Gwen Ifill, one of the most prominent African-American journalists in the country, has died, according to PBS. She was 61.
Ifill, the host of PBS’ Washington Week, was a veteran Washington journalist who covered seven presidential campaigns and moderated the vice presidential debates in 2004 and 2008.
Ifill was also the best-selling author of The Breakthrough: Politics and Race in the Age of Obama.
In 2013, Ifill was named co-host of the PBS NewsHour. In an interview with The New York Times, she reflected on what her appointment could mean to a new generation.
“When I was a little girl watching programs like this — because that’s the kind of nerdy family we were — I would look up and not see anyone who looked like me in any way. No women. No people of color,” she said. “I’m very keen about the fact that a little girl now, watching the news, when they see me and Judy [Woodruff] sitting side by side, it will occur to them that that’s perfectly normal — that it won’t seem like any big breakthrough at all.”
Paula Kerger, president and CEO of PBS, said Ifill was “a fundamental reason public media is considered a trusted window on the world.”

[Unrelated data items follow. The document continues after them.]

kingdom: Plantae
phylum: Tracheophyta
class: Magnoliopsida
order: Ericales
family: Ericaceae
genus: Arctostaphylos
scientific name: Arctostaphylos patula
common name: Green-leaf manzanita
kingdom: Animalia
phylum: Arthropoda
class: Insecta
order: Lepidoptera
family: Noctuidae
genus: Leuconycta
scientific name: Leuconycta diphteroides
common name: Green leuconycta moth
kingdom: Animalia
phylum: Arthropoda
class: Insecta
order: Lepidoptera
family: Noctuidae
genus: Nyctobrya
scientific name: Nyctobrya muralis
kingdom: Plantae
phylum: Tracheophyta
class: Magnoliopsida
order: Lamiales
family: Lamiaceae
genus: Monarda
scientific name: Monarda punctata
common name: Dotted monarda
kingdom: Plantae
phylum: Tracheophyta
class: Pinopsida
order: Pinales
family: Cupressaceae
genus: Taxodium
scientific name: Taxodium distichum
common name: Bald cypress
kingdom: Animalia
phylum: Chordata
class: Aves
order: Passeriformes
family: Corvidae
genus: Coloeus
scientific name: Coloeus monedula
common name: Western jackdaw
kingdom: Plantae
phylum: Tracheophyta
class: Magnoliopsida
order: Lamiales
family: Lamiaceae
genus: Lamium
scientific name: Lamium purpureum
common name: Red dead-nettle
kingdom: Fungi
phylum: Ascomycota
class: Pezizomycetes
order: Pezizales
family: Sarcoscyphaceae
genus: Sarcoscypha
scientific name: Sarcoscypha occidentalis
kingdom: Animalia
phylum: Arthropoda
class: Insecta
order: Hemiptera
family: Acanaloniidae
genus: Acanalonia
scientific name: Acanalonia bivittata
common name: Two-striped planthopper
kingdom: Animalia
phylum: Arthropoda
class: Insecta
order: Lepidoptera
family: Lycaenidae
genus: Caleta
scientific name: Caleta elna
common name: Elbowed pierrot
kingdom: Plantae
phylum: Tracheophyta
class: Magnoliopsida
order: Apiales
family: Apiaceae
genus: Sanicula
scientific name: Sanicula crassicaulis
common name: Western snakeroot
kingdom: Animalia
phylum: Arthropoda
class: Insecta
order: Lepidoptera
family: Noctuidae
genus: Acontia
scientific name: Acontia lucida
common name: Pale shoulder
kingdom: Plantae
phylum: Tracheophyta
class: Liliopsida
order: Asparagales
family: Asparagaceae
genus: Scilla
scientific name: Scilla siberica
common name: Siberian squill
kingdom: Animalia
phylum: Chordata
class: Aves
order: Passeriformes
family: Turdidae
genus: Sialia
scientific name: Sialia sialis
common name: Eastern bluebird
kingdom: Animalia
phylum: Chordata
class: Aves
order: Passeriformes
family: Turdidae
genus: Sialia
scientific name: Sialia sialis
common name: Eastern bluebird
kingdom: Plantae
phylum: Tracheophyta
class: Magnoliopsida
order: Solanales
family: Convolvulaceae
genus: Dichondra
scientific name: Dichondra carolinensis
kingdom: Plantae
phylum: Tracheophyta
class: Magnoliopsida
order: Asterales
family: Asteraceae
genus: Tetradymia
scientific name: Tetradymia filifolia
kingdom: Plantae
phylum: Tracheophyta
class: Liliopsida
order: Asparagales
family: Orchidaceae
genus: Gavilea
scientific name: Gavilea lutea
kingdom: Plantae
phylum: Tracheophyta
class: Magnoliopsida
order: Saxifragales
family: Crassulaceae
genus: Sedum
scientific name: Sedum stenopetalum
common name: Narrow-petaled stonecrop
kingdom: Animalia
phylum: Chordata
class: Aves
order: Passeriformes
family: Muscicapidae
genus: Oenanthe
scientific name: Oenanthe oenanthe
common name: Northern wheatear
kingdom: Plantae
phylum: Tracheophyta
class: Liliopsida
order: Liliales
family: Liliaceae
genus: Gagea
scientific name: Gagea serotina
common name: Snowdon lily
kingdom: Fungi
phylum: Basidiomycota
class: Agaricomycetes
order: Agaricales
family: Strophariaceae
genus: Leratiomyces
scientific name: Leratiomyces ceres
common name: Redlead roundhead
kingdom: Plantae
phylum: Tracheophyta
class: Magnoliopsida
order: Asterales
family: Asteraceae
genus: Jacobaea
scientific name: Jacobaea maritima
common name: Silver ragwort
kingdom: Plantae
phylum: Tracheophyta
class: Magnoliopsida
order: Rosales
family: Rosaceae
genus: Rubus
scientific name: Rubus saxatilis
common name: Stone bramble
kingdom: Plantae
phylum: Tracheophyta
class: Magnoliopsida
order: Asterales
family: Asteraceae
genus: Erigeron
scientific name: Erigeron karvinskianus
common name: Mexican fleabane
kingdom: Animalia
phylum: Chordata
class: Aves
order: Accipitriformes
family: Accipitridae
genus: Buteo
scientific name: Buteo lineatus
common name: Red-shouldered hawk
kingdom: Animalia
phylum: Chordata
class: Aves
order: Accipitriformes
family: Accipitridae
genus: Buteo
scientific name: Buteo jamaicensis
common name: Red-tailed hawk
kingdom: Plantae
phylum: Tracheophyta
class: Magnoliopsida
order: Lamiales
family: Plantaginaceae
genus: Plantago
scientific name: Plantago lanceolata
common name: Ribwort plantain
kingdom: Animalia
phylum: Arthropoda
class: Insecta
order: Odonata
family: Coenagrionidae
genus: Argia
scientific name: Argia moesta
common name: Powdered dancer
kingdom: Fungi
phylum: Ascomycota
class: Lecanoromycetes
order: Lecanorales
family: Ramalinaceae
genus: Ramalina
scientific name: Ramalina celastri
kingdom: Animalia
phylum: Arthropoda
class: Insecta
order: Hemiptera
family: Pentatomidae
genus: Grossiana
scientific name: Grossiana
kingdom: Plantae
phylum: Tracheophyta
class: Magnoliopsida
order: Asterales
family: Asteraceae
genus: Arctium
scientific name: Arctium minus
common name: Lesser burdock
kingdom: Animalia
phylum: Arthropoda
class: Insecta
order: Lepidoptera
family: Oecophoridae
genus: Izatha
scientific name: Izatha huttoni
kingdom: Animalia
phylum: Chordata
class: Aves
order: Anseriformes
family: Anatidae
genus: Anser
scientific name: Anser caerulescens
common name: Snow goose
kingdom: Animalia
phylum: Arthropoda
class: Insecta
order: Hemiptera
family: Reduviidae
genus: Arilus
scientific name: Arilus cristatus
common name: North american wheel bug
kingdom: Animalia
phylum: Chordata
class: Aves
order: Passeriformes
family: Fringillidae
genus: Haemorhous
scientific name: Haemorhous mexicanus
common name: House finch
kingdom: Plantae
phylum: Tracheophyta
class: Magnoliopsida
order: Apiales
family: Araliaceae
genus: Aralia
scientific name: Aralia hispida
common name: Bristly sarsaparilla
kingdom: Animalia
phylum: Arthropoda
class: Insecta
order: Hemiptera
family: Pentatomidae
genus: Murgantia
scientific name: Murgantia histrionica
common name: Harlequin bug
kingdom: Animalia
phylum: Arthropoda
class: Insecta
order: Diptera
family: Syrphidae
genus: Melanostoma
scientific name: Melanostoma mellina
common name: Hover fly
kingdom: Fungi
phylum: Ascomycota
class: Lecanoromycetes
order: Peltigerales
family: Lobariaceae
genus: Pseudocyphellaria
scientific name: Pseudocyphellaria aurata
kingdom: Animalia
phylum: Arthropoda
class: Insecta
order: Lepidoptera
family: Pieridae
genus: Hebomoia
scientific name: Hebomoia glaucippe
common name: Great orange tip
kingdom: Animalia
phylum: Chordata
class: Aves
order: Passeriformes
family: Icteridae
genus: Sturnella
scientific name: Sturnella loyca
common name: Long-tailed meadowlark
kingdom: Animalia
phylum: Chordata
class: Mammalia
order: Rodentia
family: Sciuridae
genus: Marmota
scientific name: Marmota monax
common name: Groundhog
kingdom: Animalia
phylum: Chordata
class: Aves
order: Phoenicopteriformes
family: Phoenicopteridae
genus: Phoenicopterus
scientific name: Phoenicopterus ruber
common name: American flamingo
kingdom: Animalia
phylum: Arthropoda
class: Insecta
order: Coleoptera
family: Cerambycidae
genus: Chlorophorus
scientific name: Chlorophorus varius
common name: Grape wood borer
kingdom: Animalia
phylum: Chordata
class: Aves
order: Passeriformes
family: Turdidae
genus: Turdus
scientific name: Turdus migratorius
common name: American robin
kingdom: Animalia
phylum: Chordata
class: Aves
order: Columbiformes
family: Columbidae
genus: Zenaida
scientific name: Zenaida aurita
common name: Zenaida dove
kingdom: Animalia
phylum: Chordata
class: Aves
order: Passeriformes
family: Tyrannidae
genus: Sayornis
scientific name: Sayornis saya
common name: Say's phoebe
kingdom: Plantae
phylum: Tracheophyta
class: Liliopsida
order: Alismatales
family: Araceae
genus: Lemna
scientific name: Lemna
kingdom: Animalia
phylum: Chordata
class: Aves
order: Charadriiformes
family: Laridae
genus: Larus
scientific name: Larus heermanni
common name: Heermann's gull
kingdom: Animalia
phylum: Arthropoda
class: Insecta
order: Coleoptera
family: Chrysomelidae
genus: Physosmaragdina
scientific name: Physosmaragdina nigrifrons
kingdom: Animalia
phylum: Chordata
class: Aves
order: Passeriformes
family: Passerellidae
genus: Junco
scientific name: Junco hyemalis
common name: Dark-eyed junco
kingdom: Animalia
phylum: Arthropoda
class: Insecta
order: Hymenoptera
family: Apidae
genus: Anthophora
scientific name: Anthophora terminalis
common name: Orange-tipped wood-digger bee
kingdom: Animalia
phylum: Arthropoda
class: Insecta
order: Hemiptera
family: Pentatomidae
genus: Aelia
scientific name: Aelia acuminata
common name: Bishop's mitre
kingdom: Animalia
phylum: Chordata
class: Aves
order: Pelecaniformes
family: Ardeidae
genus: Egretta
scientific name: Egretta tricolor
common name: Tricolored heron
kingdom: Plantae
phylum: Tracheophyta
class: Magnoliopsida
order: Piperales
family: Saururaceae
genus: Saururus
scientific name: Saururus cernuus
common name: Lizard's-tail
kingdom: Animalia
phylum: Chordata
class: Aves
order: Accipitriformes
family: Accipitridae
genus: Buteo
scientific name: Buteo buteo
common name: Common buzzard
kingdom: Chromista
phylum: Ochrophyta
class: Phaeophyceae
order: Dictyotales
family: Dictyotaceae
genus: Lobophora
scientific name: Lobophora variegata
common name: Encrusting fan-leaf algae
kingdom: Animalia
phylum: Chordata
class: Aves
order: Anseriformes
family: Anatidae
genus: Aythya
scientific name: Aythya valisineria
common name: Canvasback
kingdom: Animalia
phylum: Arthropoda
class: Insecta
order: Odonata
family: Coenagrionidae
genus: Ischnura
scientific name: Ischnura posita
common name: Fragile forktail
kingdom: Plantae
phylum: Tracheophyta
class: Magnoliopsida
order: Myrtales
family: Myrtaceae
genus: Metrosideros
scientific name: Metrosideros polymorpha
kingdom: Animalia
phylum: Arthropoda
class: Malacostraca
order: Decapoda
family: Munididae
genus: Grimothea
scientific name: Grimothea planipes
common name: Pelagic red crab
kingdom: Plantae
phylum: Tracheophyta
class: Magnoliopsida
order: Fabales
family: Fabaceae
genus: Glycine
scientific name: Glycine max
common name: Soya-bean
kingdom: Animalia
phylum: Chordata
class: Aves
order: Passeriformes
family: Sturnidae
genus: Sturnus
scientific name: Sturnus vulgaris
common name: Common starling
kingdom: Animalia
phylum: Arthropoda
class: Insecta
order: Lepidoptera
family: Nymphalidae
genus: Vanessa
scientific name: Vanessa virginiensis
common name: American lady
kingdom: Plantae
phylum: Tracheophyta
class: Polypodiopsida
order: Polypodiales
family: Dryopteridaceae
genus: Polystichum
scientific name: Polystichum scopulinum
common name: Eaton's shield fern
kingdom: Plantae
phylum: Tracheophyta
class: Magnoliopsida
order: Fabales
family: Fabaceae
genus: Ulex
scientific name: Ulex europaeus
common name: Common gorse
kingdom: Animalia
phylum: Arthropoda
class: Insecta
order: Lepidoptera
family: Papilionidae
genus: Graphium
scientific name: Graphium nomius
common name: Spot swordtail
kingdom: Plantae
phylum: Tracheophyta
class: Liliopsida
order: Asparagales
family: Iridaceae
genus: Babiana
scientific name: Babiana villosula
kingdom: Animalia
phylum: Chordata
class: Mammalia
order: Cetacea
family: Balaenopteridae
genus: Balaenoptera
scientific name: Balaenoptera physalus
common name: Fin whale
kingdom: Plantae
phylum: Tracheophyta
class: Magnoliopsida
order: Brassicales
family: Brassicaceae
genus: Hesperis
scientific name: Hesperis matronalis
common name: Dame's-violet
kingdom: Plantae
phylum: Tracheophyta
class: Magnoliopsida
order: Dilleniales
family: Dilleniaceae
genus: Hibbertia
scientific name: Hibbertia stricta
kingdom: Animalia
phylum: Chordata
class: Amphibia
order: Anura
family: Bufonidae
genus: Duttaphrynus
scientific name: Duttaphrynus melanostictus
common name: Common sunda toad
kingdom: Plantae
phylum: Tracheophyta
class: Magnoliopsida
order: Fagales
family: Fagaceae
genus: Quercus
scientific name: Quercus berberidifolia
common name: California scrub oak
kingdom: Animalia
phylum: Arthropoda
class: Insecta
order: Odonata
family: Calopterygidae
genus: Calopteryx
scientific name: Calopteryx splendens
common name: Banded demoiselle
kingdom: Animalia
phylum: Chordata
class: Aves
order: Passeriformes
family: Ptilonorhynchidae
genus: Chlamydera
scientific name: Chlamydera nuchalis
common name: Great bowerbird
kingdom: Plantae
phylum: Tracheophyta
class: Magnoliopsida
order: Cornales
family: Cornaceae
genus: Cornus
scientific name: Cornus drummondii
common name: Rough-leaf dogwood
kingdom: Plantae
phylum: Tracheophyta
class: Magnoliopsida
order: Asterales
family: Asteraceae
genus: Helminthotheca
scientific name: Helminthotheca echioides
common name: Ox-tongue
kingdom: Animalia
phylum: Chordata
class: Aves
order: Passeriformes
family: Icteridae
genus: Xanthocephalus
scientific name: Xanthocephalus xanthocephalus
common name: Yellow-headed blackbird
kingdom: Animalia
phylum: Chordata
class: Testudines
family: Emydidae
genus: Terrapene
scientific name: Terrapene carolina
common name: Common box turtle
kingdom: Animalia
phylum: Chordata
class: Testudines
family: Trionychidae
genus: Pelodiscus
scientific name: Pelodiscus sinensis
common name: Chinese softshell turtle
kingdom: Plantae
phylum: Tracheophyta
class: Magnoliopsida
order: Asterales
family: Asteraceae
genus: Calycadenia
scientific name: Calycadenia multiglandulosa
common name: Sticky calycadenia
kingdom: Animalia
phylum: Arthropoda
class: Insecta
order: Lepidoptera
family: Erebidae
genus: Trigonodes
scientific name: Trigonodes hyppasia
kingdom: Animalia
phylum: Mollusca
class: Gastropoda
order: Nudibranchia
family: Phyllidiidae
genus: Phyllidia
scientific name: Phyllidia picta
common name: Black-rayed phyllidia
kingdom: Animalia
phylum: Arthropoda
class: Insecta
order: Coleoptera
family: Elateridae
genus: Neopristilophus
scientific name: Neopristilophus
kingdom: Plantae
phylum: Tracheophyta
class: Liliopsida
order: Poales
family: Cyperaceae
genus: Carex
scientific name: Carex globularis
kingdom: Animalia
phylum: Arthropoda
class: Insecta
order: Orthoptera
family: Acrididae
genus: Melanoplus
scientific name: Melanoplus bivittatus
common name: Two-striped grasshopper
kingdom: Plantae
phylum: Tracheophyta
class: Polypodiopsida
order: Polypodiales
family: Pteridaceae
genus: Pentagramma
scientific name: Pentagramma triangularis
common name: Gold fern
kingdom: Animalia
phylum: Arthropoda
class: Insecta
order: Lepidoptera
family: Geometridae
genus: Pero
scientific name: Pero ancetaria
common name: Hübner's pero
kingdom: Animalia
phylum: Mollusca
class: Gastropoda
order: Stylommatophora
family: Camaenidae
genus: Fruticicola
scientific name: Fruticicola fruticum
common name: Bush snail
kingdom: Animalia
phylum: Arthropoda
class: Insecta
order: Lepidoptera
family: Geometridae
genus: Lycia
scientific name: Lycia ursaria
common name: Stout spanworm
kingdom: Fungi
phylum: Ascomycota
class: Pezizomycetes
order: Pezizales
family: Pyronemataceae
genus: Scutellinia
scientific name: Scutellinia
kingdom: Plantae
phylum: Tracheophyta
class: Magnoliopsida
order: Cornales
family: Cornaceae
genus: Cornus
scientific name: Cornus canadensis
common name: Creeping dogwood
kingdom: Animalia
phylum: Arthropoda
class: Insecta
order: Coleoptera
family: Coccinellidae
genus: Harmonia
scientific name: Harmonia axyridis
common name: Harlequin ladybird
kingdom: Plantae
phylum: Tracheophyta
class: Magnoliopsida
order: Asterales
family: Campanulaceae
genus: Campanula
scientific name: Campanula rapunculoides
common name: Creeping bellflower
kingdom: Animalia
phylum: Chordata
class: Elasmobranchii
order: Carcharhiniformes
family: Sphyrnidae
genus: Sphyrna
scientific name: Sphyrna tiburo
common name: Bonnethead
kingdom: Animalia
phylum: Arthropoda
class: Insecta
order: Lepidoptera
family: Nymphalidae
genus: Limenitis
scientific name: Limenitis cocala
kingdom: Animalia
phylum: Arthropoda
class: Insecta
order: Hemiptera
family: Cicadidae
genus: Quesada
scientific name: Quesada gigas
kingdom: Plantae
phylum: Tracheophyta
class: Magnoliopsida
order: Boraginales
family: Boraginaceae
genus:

“Her contributions to thoughtful reporting and civic discourse simply cannot be overstated,” Kerger said. “She often said that her job was to bring light rather than heat to issues of importance to our society. Gwen did this with grace and steadfast commitment to excellence.”
Ifill started her journalism career as a print reporter for the Baltimore Evening Sun and the Boston Herald American. She went on to become a national political reporter for The Washington Post and the White House correspondent for The New York Times.
Ifill died after a battle with cancer.